If you rent or buy this movie expecting to see a tall, big, green ugly monster with bolts on the side of his head that staggers around, then you might be disappointed. This is the real version of Frankenstien, which is based on the novel by Mary Shelley. I realize how hard it is to make a movie completely accurate to a book, but this film covers the crucial moments of the story while still keeping a good horror movie flavor intact.

What made this movie were the scenes with Frankenstein's monster lurking in the shadows of society, waiting for the right time to try to take a chance on being accepted despite who or what he is. We get to see the progression of an ugly and relatively innocent "creation" to the "fiend" he becomes when people show hatred towards him. The monster's rejection from civilization is one of the main premises of the story, making him the "monster" that he is, and this element of the tale is often left unexplained in other versions of Frankenstein (including the very popular 30s version).

I also thought the background of this movie and scenery where accurate for this film's story.The crew aboard the cold icy seas looking for a chance at a better existence. The confronation between Frankenstein and his creation in an cold, icy setting. Frankenstein's monster lurking in a forest, watching a typicial family in an attempt to comprehend how people and society operate. These settings highlight the dreariness and isolation that both Frankenstein and his creation feel.

In my opinion, this is one of the best horror movies out there. This movie deals with the wrongs that are created when one tries to "correct" a problem with technology. Kenneth Branaugh and Robert De Niro do excellent jobs in this depiction of the Frankenstein story. An overall very good horror movie that I recommend for anyone.


5 out of 5 stars Outstanding Version Of The Immortal Tale   June 18, 2006
 11 out of 11 found this review helpful

Both one of the most horror-oriented and one of the most thought-provoking versions of the often-filmed tale, "Mary Shelley's Frankenstein" brings together a great cast - spearheaded by Robert DeNiro as the Monster and Kenneth Brannagh as Victor Von Frankenstein - for a big, epic production. It features stunning visual imagery and grand atmosphere, and some truly haunting quotes from the Monster. The Monster is perhaps the best developed here of all his screen appearances, a brilliant and sensitive soul being consumed by the rage and darkness inside his artificial being. Rarely has the picture of a monster's brutality being shaped by the world it's found itself thrust into been handled so brilliantly, and the overall attributes of the creature this brutality grows in - superhuman strength, a slowly emerging genius intellect, powerful emotions the creature has never had the chance to learn to control (having been 'born' fully grown), unnatural resistance to injury and heightened endurance, etc. - makes for a frightening force. Victor Von Frankenstein's portrayal is not one of a man who conciously chose to ignore the moral considerations and responsibilities of what he's doing, but a man upon whom such concerns simply never dawned for a second, until he's face to face with the consequences of his actions and it's too late for second thoughts. This has been said of the Frankenstein tale time and time again, but it continues to hold up: this story gets more eerily relevant to the modern world with each passing year.

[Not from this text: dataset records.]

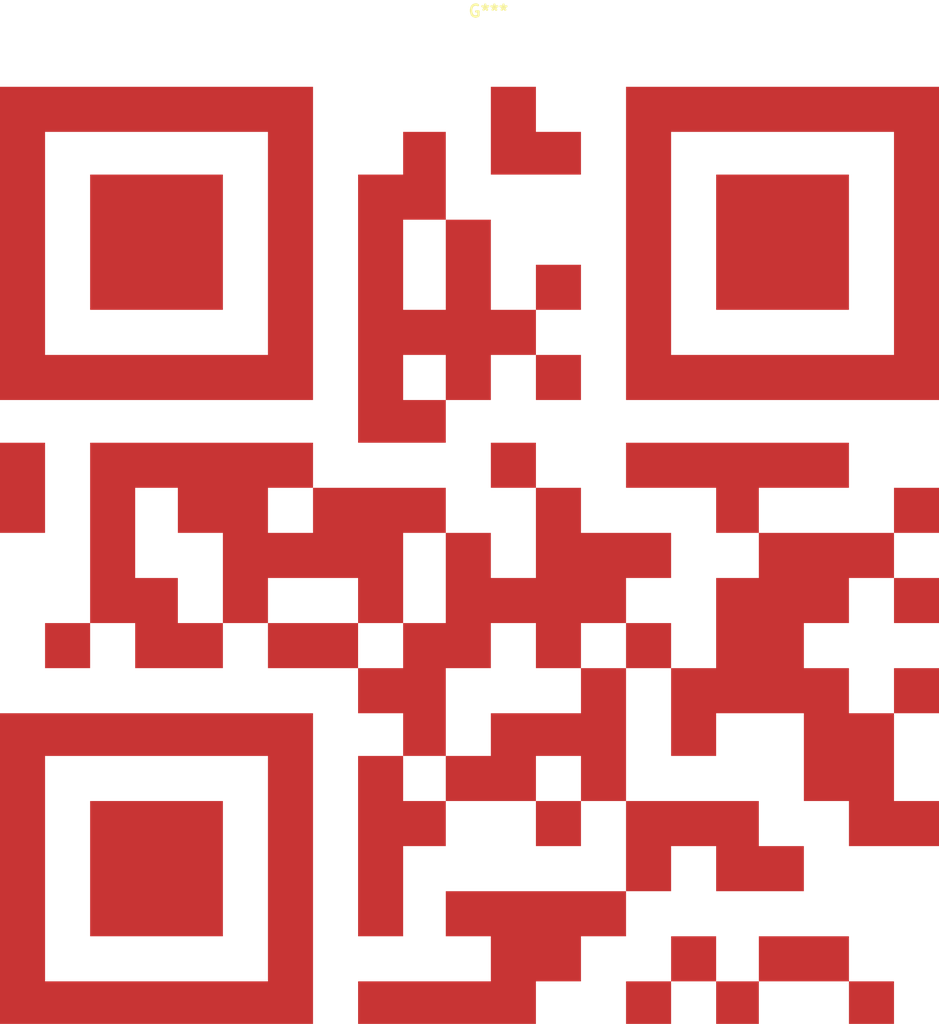
<source format=kicad_pcb>
(kicad_pcb (version 20211014) (generator pcbnew)

  (general
    (thickness 1.6)
  )

  (paper "A4")
  (layers
    (0 "F.Cu" signal)
    (31 "B.Cu" signal)
    (32 "B.Adhes" user "B.Adhesive")
    (33 "F.Adhes" user "F.Adhesive")
    (34 "B.Paste" user)
    (35 "F.Paste" user)
    (36 "B.SilkS" user "B.Silkscreen")
    (37 "F.SilkS" user "F.Silkscreen")
    (38 "B.Mask" user)
    (39 "F.Mask" user)
    (40 "Dwgs.User" user "User.Drawings")
    (41 "Cmts.User" user "User.Comments")
    (42 "Eco1.User" user "User.Eco1")
    (43 "Eco2.User" user "User.Eco2")
    (44 "Edge.Cuts" user)
    (45 "Margin" user)
    (46 "B.CrtYd" user "B.Courtyard")
    (47 "F.CrtYd" user "F.Courtyard")
    (48 "B.Fab" user)
    (49 "F.Fab" user)
    (50 "User.1" user)
    (51 "User.2" user)
    (52 "User.3" user)
    (53 "User.4" user)
    (54 "User.5" user)
    (55 "User.6" user)
    (56 "User.7" user)
    (57 "User.8" user)
    (58 "User.9" user)
  )

  (setup
    (pad_to_mask_clearance 0)
    (pcbplotparams
      (layerselection 0x0001000_ffffffff)
      (disableapertmacros false)
      (usegerberextensions false)
      (usegerberattributes true)
      (usegerberadvancedattributes true)
      (creategerberjobfile true)
      (svguseinch false)
      (svgprecision 6)
      (excludeedgelayer true)
      (plotframeref false)
      (viasonmask false)
      (mode 1)
      (useauxorigin false)
      (hpglpennumber 1)
      (hpglpenspeed 20)
      (hpglpendiameter 15.000000)
      (dxfpolygonmode true)
      (dxfimperialunits true)
      (dxfusepcbnewfont true)
      (psnegative false)
      (psa4output false)
      (plotreference true)
      (plotvalue true)
      (plotinvisibletext false)
      (sketchpadsonfab false)
      (subtractmaskfromsilk false)
      (outputformat 1)
      (mirror false)
      (drillshape 0)
      (scaleselection 1)
      (outputdirectory "gerber/")
    )
  )

  (net 0 "")

  (footprint "qr:qr" (layer "F.Cu") (at 144.85 88.9))

)

</source>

It's among the career highlights for everyone involved, and with not only heavyweights DeNiro and Brannagh onboard but also such excellent talent as Helena Bonham Carter, John Cleese (in a rare non-comedic role), Francis Ford Coppola and Frank Darabont (director of "The Green Mile" and "Buried Alive", among others), that's saying a lot. Excellnt movie; one of 1994's best



5 out of 5 stars Faithful and frightening   October 12, 2004
 10 out of 11 found this review helpful

Frankenstein is one of my all time favorite novels. Everytime I see it in the bookstore, I feel compelled to buy it again. I currently own more than half a dozen copies. This film version is very faithful to the original story. That is what makes this version so good. The tale itself is masterfully told, being equally disturbing, terrifying, and heartbreaking. This adaptation is passionately told, and worthy of having the name of the great Mary Shelley in the title.